[ACTION ITEM] From the records below, copy out each line that has the word "frequency".

[RECORDS SUPPLIED]
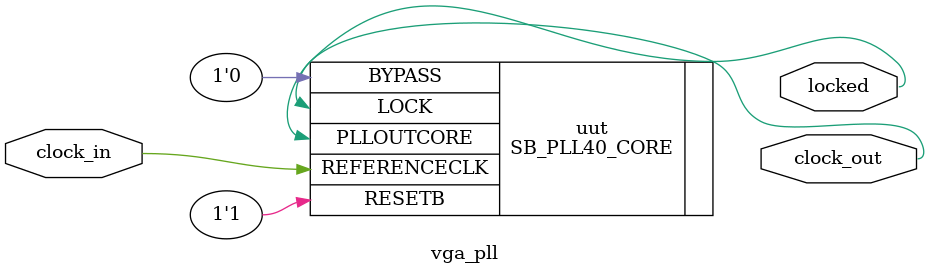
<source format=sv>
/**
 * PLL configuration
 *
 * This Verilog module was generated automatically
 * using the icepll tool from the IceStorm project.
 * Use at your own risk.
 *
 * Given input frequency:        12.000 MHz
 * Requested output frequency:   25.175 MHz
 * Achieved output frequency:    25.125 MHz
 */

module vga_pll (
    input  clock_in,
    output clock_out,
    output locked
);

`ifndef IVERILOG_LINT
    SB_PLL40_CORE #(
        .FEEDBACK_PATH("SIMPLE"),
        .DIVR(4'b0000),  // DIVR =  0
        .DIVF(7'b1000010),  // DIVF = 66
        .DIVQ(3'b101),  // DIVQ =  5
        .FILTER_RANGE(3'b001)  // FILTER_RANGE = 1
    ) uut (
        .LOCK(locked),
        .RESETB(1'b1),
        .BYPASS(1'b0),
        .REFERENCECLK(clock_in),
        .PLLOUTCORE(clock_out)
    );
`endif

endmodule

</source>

* * *

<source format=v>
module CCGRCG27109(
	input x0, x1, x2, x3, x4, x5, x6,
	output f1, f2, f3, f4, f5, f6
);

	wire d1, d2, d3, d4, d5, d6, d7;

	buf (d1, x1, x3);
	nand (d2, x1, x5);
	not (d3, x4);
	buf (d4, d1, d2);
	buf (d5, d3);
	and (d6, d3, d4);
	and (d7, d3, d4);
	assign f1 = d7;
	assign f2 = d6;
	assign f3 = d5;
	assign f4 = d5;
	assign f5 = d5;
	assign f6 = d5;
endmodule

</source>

[OUTPUT]
 * Given input frequency:        12.000 MHz
 * Requested output frequency:   25.175 MHz
 * Achieved output frequency:    25.125 MHz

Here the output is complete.